SOURCE EXTRACT:
####

It's not just a matter of inconvenience and people not wanting to sit through longer movies. A 3 1/2 hour show with an intermission isn't going to fit as many showtimes on one screen (depending on a theater's business hours, at least one showing per screen is going to be lost and in some situations more).
Agreed - but I see that being an overstated problem.  Again, I know I'm in the minority in my view here, but I think they're missing something.

I see a lot of empty seats at theaters.  If you take 5 showings of a movie over a day and reduce it to 4, most of the people that would have seen it over those 5 shows will cram into the 4 showings and reduce the number of empty seats.  You lose some viewers that can't find an ideal showtime (although having it on more screens allows for a greater diversity of show times - Avengers was on 6 screens at my local suburban theater on opening weekend and there were shows starting roughly every 30 minutes), but if the quality of the movie is increased you can counter that loss with more repeat viewing and more people being drawn to watch it after hearing more praise - and for the theater, with an intermission especially, increased revenue from food sales (which is where theaters make most of their money, anyways) from the longer time in the theaters is key.

####

Stored records

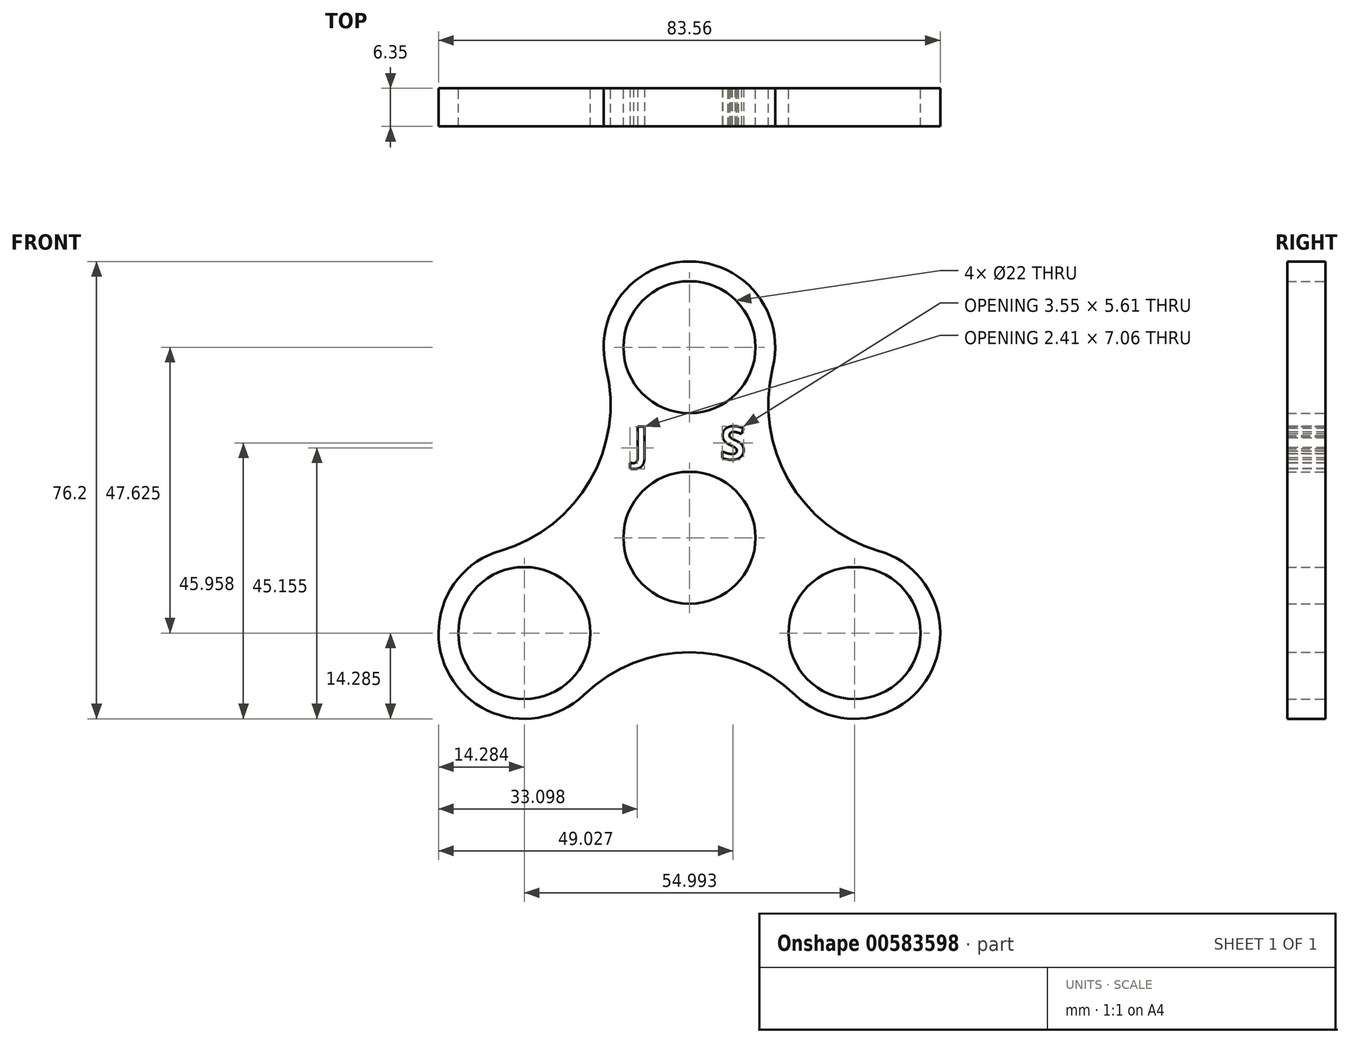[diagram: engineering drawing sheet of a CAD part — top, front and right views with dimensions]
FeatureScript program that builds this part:
annotation { "Feature Type Name" : "Feature", "Feature Type Description" : "" }
export const myFeature = defineFeature(function(context is Context, id is Id, definition is map)
    precondition{}
    {
        {
            var Q0;
            Q0=qCreatedBy(makeId("Front.planeOp"),FACE);
            var sketch = newSketch(context, id + "F0", { "sketchPlane" : qUnion([Q0])});
            skCircle(sketch, "E0", {"center": v(0, 0) * mm, "radius": 14.29 * mm});
            skCircle(sketch, "E1", {"center": v(0, 0) * mm, "radius": 11 * mm});
            skCircle(sketch, "E2", {"center": v(0, 31.75) * mm, "radius": 11 * mm});
            skCircle(sketch, "E3", {"center": v(0, 31.75) * mm, "radius": 14.29 * mm});
            skCircle(sketch, "E4.1.0", {"center": v(-27.5, -15.87) * mm, "radius": 14.29 * mm});
            skCircle(sketch, "E4.2.0", {"center": v(27.5, -15.88) * mm, "radius": 14.29 * mm});
            skCircle(sketch, "E5.1.0", {"center": v(-27.5, -15.87) * mm, "radius": 11 * mm});
            skCircle(sketch, "E5.2.0", {"center": v(27.5, -15.88) * mm, "radius": 11 * mm});
            skSolve(sketch);
        }
        {
            var Q0;
            Q0=qCreatedBy(makeId("Front.planeOp"),FACE);
            var sketch = newSketch(context, id + "F1", { "sketchPlane" : qUnion([Q0])});
            skArc(sketch, "E6", {"start": v(13.87, 28.33) * mm, "mid": v(16.54, 9.55) * mm, "end": v(31.47, -2.15) * mm});
            skArc(sketch, "E7", {"start": v(17.6, -26.18) * mm, "mid": v(0, -19.1) * mm, "end": v(-17.6, -26.18) * mm});
            skCircle(sketch, "E8", {"center": v(0, 31.75) * mm, "radius": 14.29 * mm});
            skCircle(sketch, "E9", {"center": v(0, 31.75) * mm, "radius": 11 * mm});
            skArc(sketch, "E10", {"start": v(-31.47, -2.15) * mm, "mid": v(-16.54, 9.55) * mm, "end": v(-13.87, 28.33) * mm});
            skCircle(sketch, "E11.0", {"center": v(-27.5, -15.87) * mm, "radius": 14.29 * mm});
            skCircle(sketch, "E12.0", {"center": v(0, 0) * mm, "radius": 14.29 * mm});
            skCircle(sketch, "E13.0", {"center": v(27.5, -15.88) * mm, "radius": 14.29 * mm});
            skCircle(sketch, "E14.0", {"center": v(-27.5, -15.87) * mm, "radius": 11 * mm});
            skCircle(sketch, "E15.0.0", {"center": v(27.5, -15.88) * mm, "radius": 11 * mm});
            skCircle(sketch, "E16.0", {"center": v(0, 0) * mm, "radius": 11 * mm});
            skSolve(sketch);
        }
        {
            var Q0;
            Q0 = qSketchRegion(id + "F1", true);
            extrude(context, id + "F2", {"entities" : qUnion([Q0]), "depth" : 6.35 * mm, "offsetDistance" : 25.4 * mm});
        }
        {
            var Q0;
            Q0=makeQuery(id+"F2.opExtrude","CAP_FACE",FACE,{"disambiguationData":[OSD([sQuery(id+"F1.wireOp",EDGE,"E6"),sQuery(id+"F1.wireOp",EDGE,"E7"),sQuery(id+"F1.wireOp",EDGE,"E8"),sQuery(id+"F1.wireOp",EDGE,"E9"),sQuery(id+"F1.wireOp",EDGE,"E10"),sQuery(id+"F1.wireOp",EDGE,"E11.0"),sQuery(id+"F1.wireOp",EDGE,"E12.0"),sQuery(id+"F1.wireOp",EDGE,"E13.0"),sQuery(id+"F1.wireOp",EDGE,"E14.0"),sQuery(id+"F1.wireOp",EDGE,"E15.0.0")])],"isStart":false});
            var sketch = newSketch(context, id + "F3", { "sketchPlane" : qUnion([Q0])});
            skText(sketch, "E17", { "text": "J      S", "fontName": "OpenSans-Bold.ttf"});
            const initialGuessF3  = {"E17": [-0.00932, 0.01307, 1, 0, 0.0055]};
            skSetInitialGuess(sketch, initialGuessF3);
            skSolve(sketch);
        }
        {
            var Q0;
            Q0 = qSketchRegion(id + "F3", true);
            extrude(context, id + "F4", {"entities" : qUnion([Q0]), "operationType" : NewBodyOperationType.REMOVE, "oppositeDirection" : true, "depth" : 25.4 * mm, "offsetDistance" : 25.4 * mm});
        }
        {
            var Q0;
            Q0=makeQuery(id+"F0.imprint","IMPRINT",FACE,{"disambiguationData":[TD([[makeQuery(id+"F0.imprint","IMPRINT",EDGE,{"derivedFrom":sQuery(id+"F0.wireOp",EDGE,"E0")}),1.0]])]});
            extrude(context, id + "F5", {"entities" : qUnion([Q0]), "operationType" : NewBodyOperationType.ADD, "depth" : 6.35 * mm, "offsetDistance" : 25.4 * mm});
        }
    });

####

DO THIS:
In the discussion of long movies and theater showtimes, on how many screens was Avengers shown at the local suburban theater on opening weekend?

OUTPUT:
Six screens.